[Information shown — start]
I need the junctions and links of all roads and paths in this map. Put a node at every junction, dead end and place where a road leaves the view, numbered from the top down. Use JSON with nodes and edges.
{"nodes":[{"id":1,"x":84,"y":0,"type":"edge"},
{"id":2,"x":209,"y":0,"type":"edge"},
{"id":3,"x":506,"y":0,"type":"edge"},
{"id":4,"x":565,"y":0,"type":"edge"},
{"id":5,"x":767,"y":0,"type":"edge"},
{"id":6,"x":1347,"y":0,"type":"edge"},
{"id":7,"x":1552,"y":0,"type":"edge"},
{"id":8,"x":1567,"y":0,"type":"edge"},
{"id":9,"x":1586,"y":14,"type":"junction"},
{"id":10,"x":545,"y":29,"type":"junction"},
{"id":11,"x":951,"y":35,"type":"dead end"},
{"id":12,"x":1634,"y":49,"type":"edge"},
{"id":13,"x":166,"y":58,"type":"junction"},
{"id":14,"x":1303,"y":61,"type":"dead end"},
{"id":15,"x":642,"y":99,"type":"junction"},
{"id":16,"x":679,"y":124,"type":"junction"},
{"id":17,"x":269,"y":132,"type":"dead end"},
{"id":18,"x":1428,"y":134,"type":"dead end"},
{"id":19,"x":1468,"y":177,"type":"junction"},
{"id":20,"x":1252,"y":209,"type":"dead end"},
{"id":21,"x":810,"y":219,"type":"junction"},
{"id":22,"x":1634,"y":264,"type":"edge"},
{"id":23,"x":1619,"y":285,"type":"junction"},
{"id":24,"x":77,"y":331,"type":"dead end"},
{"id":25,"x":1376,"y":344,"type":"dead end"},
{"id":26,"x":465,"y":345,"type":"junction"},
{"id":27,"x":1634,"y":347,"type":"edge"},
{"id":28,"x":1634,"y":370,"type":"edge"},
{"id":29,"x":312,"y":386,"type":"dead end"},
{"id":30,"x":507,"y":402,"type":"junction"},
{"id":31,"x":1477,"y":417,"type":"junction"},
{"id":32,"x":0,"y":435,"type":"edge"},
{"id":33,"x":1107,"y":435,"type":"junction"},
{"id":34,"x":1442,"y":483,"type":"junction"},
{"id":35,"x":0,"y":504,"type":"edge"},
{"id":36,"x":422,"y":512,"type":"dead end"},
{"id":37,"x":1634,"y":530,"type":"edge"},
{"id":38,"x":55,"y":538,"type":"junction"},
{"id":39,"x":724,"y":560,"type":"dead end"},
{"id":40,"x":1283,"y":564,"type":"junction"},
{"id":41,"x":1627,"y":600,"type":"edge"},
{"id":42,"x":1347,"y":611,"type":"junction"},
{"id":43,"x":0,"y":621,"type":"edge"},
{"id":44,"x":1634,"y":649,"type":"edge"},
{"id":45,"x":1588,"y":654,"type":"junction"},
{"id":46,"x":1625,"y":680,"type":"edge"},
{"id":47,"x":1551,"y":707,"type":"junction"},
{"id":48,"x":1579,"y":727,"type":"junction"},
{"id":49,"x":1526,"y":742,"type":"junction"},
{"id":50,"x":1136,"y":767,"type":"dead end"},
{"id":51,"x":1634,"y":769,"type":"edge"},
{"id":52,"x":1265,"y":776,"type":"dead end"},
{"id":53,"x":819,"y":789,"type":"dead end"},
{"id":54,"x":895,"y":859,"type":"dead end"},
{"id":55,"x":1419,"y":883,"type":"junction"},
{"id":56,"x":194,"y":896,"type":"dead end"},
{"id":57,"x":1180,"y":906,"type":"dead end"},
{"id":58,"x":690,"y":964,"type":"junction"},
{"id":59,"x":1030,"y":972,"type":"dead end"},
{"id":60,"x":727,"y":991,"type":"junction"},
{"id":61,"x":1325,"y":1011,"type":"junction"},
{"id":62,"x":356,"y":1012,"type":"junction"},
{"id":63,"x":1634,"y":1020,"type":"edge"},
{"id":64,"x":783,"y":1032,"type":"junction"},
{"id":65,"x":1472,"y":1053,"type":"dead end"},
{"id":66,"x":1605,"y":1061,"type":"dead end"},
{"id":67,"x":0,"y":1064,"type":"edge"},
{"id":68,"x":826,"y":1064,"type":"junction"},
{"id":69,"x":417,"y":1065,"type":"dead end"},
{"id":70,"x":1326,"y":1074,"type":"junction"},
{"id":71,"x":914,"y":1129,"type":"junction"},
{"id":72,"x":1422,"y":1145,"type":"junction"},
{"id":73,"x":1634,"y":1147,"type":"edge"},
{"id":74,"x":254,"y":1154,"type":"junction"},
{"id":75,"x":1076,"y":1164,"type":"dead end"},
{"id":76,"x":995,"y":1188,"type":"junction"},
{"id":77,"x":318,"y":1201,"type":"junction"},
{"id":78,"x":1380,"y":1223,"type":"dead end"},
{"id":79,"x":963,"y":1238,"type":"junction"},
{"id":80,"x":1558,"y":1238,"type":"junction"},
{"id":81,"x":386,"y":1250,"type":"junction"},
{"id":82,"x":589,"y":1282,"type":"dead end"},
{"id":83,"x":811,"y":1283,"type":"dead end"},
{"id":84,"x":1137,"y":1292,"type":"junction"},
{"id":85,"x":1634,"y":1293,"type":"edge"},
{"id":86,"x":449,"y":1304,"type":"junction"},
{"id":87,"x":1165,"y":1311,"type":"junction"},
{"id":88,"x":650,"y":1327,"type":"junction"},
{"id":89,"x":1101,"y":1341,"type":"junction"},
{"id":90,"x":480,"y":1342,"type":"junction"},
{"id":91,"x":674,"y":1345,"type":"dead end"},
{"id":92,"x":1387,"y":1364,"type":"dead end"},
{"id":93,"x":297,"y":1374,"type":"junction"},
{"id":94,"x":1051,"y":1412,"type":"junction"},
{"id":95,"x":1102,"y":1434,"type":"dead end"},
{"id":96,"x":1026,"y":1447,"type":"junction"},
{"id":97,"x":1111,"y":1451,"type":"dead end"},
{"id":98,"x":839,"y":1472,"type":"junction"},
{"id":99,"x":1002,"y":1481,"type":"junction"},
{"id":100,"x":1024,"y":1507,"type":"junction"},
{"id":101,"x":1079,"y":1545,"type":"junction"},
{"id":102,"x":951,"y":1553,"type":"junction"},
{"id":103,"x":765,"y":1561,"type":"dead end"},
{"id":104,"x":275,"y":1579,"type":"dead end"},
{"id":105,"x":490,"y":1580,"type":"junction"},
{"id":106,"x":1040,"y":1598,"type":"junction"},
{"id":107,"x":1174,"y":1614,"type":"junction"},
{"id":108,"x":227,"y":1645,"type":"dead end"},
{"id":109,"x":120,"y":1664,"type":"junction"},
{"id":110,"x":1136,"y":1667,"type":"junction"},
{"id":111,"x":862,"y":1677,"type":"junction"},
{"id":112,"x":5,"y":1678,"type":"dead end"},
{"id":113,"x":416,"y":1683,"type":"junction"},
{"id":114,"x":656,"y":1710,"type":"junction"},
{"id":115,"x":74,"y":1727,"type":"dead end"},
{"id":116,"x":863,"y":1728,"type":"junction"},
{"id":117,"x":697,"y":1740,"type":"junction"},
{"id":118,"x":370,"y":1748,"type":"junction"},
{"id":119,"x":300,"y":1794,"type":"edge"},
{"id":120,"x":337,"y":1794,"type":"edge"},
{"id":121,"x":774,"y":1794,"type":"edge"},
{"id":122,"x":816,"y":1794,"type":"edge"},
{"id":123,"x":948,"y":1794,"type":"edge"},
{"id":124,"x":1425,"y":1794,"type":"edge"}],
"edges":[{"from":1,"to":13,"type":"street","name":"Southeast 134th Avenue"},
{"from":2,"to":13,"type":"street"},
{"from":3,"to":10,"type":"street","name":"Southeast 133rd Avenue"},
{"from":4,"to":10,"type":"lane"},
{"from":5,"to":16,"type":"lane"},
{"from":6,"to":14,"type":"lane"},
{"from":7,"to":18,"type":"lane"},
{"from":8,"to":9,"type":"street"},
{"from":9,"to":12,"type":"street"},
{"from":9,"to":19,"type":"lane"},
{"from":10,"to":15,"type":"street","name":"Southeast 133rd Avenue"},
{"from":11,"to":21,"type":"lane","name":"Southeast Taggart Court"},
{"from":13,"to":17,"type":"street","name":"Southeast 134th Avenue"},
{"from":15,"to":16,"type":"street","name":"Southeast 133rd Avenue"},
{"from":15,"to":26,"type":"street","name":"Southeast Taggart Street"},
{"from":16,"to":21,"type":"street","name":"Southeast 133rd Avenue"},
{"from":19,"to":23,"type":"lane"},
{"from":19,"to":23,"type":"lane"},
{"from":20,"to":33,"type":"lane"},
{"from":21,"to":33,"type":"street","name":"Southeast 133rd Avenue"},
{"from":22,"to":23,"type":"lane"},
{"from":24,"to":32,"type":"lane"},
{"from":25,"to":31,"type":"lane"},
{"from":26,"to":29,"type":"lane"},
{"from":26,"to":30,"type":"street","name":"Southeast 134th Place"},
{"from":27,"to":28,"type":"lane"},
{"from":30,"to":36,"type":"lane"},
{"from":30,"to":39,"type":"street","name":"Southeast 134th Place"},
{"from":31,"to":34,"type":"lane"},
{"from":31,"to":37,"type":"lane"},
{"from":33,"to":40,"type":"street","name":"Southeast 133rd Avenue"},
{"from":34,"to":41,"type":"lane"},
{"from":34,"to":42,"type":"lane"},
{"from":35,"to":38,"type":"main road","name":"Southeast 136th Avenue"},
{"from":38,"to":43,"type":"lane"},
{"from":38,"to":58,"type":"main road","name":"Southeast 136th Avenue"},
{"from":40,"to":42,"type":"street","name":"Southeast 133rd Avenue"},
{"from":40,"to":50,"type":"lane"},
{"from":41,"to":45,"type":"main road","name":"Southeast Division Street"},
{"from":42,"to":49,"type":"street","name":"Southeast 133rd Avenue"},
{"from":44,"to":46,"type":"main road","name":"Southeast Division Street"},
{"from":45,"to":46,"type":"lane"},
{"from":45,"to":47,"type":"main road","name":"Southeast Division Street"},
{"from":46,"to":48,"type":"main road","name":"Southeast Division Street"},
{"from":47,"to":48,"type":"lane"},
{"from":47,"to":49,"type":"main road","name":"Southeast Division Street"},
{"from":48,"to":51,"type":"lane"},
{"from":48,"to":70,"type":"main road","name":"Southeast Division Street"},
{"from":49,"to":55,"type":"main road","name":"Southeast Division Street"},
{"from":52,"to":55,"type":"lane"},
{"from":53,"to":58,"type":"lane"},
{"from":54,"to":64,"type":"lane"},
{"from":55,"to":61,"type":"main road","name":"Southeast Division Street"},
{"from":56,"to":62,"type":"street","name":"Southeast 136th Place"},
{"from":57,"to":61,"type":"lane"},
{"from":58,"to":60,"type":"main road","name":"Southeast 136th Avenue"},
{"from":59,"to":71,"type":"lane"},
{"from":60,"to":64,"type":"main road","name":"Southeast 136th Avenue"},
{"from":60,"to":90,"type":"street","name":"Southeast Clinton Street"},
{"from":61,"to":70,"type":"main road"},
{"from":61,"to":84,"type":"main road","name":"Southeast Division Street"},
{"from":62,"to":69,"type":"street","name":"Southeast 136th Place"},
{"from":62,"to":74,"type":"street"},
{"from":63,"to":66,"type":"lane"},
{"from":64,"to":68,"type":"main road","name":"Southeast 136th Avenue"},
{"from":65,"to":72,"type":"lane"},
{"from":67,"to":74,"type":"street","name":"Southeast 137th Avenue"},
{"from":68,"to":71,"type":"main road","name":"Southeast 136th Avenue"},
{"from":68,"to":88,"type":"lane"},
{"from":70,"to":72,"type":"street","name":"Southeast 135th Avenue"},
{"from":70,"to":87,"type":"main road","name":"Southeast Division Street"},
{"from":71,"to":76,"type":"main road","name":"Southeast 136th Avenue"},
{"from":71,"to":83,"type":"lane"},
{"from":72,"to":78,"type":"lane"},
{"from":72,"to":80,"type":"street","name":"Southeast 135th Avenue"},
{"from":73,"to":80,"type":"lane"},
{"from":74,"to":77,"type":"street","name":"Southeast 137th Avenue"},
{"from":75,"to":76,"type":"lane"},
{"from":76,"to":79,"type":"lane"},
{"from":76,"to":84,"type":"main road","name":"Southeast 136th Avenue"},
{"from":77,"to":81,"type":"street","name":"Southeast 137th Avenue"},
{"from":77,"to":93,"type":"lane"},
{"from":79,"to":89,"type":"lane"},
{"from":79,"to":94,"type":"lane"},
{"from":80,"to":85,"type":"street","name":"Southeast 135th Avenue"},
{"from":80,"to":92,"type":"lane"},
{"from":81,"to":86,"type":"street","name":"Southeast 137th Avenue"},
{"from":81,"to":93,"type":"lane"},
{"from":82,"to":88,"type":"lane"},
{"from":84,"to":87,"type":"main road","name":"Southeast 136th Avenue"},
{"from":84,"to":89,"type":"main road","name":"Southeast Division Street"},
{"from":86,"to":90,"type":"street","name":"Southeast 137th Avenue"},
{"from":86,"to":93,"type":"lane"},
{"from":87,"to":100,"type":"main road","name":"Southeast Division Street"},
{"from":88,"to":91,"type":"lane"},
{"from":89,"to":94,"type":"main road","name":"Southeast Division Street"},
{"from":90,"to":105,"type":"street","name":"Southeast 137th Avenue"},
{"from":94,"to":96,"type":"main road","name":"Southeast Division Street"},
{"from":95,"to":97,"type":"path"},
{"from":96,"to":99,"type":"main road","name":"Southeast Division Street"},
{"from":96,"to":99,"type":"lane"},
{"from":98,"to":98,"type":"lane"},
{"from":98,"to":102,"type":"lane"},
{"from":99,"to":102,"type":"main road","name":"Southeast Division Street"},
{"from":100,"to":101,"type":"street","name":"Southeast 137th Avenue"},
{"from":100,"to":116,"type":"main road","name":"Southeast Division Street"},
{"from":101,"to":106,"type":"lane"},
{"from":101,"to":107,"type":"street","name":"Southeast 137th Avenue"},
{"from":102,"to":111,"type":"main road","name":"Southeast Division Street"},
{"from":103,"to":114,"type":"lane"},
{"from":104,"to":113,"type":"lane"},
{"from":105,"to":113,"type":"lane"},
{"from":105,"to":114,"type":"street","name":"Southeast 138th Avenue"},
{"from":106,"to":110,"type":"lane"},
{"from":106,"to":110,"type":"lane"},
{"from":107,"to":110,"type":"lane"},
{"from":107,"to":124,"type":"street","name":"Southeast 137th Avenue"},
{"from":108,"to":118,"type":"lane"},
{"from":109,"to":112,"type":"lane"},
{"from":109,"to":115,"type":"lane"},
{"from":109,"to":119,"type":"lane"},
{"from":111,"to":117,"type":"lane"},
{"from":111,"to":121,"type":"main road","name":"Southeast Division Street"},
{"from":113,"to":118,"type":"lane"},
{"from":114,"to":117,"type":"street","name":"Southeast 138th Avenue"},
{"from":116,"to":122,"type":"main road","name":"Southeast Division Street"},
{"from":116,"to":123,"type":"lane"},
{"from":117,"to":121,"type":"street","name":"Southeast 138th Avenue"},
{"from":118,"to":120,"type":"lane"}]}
[Information shown — finish]
Your task: Number of lines holding "Taggart" in the data: give it, with nothing else.

Task result: 2